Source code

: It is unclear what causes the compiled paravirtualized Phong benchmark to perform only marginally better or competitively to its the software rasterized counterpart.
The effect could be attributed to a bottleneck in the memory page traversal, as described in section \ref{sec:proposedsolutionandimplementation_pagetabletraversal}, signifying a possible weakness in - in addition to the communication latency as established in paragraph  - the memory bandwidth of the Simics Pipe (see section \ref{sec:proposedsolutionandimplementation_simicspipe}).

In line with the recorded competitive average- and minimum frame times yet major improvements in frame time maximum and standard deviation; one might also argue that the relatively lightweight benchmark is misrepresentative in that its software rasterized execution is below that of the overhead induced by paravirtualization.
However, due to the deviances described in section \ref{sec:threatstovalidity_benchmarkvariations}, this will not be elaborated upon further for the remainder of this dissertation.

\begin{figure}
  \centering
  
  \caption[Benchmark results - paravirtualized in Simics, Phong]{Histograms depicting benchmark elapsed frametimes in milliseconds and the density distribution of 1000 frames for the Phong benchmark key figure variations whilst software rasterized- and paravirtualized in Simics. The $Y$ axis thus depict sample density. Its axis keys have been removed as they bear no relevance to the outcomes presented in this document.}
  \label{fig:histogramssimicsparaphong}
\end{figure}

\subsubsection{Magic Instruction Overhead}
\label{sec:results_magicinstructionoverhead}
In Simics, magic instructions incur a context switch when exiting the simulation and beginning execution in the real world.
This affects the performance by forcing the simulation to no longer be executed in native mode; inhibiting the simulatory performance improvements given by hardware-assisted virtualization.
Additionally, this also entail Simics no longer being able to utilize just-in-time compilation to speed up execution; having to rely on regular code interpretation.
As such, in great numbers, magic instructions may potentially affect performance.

-------------------------

Set down the lines of the listing word for word, from its first line through the line containing "Additionally, this also". Both of those lines belong in the answer, and no others do.

_PROBLEM SOLUTION_
Source code

: It is unclear what causes the compiled paravirtualized Phong benchmark to perform only marginally better or competitively to its the software rasterized counterpart.
The effect could be attributed to a bottleneck in the memory page traversal, as described in section \ref{sec:proposedsolutionandimplementation_pagetabletraversal}, signifying a possible weakness in - in addition to the communication latency as established in paragraph  - the memory bandwidth of the Simics Pipe (see section \ref{sec:proposedsolutionandimplementation_simicspipe}).

In line with the recorded competitive average- and minimum frame times yet major improvements in frame time maximum and standard deviation; one might also argue that the relatively lightweight benchmark is misrepresentative in that its software rasterized execution is below that of the overhead induced by paravirtualization.
However, due to the deviances described in section \ref{sec:threatstovalidity_benchmarkvariations}, this will not be elaborated upon further for the remainder of this dissertation.

\begin{figure}
  \centering
  
  \caption[Benchmark results - paravirtualized in Simics, Phong]{Histograms depicting benchmark elapsed frametimes in milliseconds and the density distribution of 1000 frames for the Phong benchmark key figure variations whilst software rasterized- and paravirtualized in Simics. The $Y$ axis thus depict sample density. Its axis keys have been removed as they bear no relevance to the outcomes presented in this document.}
  \label{fig:histogramssimicsparaphong}
\end{figure}

\subsubsection{Magic Instruction Overhead}
\label{sec:results_magicinstructionoverhead}
In Simics, magic instructions incur a context switch when exiting the simulation and beginning execution in the real world.
This affects the performance by forcing the simulation to no longer be executed in native mode; inhibiting the simulatory performance improvements given by hardware-assisted virtualization.
Additionally, this also entail Simics no longer being able to utilize just-in-time compilation to speed up execution; having to rely on regular code interpretation.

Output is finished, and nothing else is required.